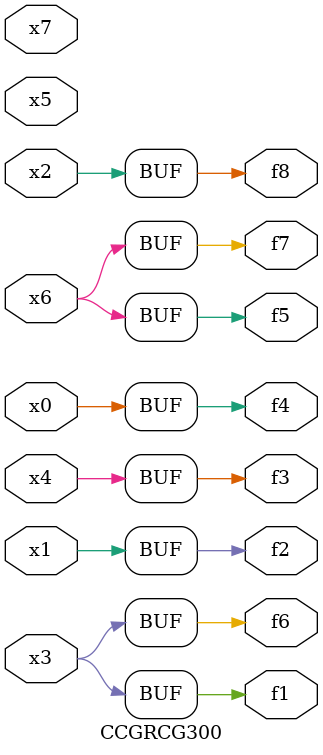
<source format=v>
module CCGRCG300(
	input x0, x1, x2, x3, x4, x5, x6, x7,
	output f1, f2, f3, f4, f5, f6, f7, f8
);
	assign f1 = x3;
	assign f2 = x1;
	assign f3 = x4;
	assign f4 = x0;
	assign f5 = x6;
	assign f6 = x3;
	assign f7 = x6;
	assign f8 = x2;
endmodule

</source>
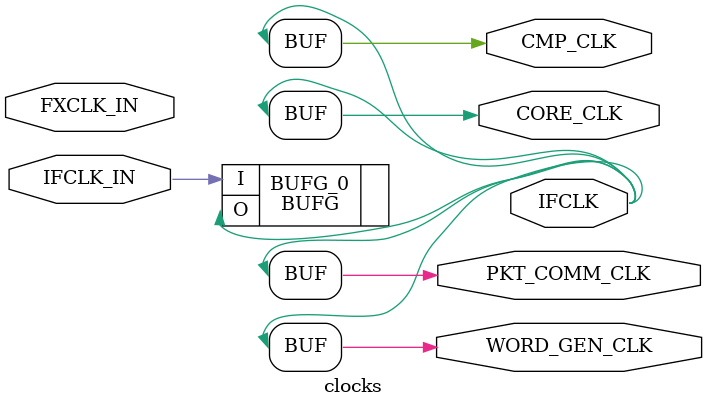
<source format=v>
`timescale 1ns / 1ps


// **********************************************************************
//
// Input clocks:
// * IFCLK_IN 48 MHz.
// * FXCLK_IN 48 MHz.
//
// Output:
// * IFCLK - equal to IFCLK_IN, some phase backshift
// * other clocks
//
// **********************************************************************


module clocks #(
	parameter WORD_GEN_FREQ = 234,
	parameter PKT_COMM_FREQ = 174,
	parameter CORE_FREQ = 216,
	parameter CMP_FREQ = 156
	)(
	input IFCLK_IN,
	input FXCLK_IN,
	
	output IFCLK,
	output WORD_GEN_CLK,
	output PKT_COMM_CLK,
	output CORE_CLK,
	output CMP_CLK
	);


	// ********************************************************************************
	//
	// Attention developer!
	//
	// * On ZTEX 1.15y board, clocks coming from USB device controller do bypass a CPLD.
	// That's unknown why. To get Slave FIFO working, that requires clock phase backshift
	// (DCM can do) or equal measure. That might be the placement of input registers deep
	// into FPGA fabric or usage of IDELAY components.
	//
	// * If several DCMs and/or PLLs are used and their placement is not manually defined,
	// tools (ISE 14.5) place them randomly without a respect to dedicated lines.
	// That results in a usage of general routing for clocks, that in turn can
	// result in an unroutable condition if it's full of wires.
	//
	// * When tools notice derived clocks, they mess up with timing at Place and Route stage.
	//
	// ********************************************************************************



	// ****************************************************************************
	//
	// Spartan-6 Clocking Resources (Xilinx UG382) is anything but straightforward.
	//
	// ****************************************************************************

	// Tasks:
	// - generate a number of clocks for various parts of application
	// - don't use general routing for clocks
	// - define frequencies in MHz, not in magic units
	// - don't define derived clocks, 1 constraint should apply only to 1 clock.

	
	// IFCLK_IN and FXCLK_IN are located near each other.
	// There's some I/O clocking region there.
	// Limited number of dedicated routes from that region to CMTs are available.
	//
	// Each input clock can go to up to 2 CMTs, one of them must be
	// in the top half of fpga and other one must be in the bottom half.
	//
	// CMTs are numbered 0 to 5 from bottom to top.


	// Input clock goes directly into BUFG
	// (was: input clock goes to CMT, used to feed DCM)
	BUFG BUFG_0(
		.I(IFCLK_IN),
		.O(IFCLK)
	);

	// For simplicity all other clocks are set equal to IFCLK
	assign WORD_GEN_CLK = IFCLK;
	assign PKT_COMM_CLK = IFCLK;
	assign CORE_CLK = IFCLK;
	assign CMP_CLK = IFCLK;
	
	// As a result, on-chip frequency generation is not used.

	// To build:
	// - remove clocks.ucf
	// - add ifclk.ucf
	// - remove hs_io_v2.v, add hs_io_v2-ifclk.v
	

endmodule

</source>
====================
Your assignment
Your answer should consist of all lines in the listing above that contain "derived".

Written solution
	// * When tools notice derived clocks, they mess up with timing at Place and Route stage.
	// - don't define derived clocks, 1 constraint should apply only to 1 clock.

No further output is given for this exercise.